The man said he had been beaten during his two-month detention before he was allowed to move to the Mangere refugee resettlement centre.

He told the immigration and protection tribunal he felt “psychologically ill” during his stay at Mt Eden.

“Some inmates were members of the Black Power and Mongrel Mob [gangs] and carried knives,” the tribunal was told.

“They would take the appellant into a room with some five to 10 persons and he would be forced to fight someone bigger than himself.

“The guards were not aware of what was going on, and he did not inform them as he feared being characterised as an informer.”

Read the tribunal’s decision here.

The tribunal, which heard his appeal for refugee status, accepted his evidence about the violence he suffered.

It said: “He had been beaten by gang members and been forced into gang fights against persons stronger than himself on a weekly basis.

“He stated that he still had light scarring on his head from injuries he had incurred.

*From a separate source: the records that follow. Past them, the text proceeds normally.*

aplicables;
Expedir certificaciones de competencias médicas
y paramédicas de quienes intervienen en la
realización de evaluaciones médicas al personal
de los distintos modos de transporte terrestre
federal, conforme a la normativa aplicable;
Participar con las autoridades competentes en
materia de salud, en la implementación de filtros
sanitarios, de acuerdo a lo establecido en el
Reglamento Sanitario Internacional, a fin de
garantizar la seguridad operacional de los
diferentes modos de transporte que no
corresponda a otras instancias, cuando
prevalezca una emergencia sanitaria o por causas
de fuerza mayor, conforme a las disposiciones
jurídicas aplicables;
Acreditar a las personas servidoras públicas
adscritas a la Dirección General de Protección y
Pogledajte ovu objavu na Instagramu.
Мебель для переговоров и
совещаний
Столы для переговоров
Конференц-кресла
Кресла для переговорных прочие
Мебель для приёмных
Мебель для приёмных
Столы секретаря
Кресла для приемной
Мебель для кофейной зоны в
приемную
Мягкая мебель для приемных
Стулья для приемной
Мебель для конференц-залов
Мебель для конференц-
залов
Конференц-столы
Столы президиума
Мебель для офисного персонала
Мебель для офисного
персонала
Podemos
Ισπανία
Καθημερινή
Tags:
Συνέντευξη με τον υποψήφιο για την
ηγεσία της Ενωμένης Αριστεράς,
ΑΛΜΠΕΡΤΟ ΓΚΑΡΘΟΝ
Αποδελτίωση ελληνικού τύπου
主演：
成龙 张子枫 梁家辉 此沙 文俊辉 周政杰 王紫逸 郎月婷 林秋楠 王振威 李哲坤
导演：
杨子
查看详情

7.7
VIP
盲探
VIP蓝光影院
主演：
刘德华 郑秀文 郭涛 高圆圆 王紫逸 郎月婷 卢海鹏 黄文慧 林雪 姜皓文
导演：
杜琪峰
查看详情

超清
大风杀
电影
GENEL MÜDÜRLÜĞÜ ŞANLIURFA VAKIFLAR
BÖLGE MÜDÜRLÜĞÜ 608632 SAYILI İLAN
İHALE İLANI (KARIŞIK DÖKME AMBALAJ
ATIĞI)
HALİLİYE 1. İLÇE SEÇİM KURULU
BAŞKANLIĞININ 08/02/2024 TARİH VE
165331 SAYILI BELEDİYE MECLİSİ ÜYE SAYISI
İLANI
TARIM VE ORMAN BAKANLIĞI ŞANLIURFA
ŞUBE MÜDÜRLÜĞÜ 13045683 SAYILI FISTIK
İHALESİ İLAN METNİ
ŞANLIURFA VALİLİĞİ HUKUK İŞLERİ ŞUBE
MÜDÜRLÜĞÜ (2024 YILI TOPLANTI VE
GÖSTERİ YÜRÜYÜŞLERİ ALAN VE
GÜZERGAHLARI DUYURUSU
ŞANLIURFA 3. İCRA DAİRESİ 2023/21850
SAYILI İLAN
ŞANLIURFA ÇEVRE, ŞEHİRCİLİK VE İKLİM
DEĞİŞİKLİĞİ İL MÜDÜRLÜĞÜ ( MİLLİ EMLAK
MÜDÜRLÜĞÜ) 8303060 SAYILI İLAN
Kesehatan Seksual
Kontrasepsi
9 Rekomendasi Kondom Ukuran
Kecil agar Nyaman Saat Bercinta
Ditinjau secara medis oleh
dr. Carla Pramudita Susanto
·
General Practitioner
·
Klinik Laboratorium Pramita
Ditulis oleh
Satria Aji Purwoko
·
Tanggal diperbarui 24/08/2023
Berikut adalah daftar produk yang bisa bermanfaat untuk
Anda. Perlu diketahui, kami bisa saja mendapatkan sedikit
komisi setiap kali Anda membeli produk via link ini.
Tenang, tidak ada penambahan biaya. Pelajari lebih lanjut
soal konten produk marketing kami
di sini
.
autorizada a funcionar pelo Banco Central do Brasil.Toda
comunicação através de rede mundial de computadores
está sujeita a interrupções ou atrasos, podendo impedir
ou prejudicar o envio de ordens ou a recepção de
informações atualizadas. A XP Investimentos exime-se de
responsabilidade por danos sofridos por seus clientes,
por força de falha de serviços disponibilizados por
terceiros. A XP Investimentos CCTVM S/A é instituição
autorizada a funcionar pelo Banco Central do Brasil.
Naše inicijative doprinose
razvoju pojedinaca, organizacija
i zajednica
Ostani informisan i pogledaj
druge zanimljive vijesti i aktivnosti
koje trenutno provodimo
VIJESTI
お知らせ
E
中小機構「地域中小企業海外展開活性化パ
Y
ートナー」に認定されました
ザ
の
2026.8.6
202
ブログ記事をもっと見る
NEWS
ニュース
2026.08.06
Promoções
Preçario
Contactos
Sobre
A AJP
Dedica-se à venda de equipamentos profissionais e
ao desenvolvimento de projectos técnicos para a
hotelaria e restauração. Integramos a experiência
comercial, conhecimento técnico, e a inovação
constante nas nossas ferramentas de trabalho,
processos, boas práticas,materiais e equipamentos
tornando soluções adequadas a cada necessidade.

“Despite the fact that no contemporaneous psychological or medical evidence have been produced concerning the effects of this mistreatment on the appellant at this time, or any report or correspondence from Immigration New Zealand’s compliance branch tendered on the matter, the Tribunal accepts the appellant’s evidence that he was the victim of physical violence and forced to fight in gang fights during his period in prison.”

The man claimed refugee status when he arrived in New Zealand in 2014 from Somalia, and he was immediately taken to Mt Eden prison.

He claimed he been kidnapped and ill-treated by Al-Shabaab, a militant Islamist group in Mogadishu, who attempted to forcibly recruit him as a jihadist.

The man said the group later killed his father, brother and a close friend when he refused to join them, and that he feared for his life.

He said the violence he suffered at Mt Eden prison had put him under mental pressure which meant there were differences between his initial claim made then to Immigration New Zealand and his subsequent evidence to immigration officials and the tribunal.

But the tribunal said while it allowed for the effects the abuse could have had on the man’s mental and physical health, the violence did not answer the tribunal’s concerns about the discrepancies and implausibility of the man’s version of events in Somalia.

The man’s Auckland-based lawyer, Tonderai Mukusha, said his client did not want to comment while he awaited a High Court decision on his refugee appeal.

A separate inquiry into Mt Eden prison, managed at the time by private operator Serco, is due to report its findings soon.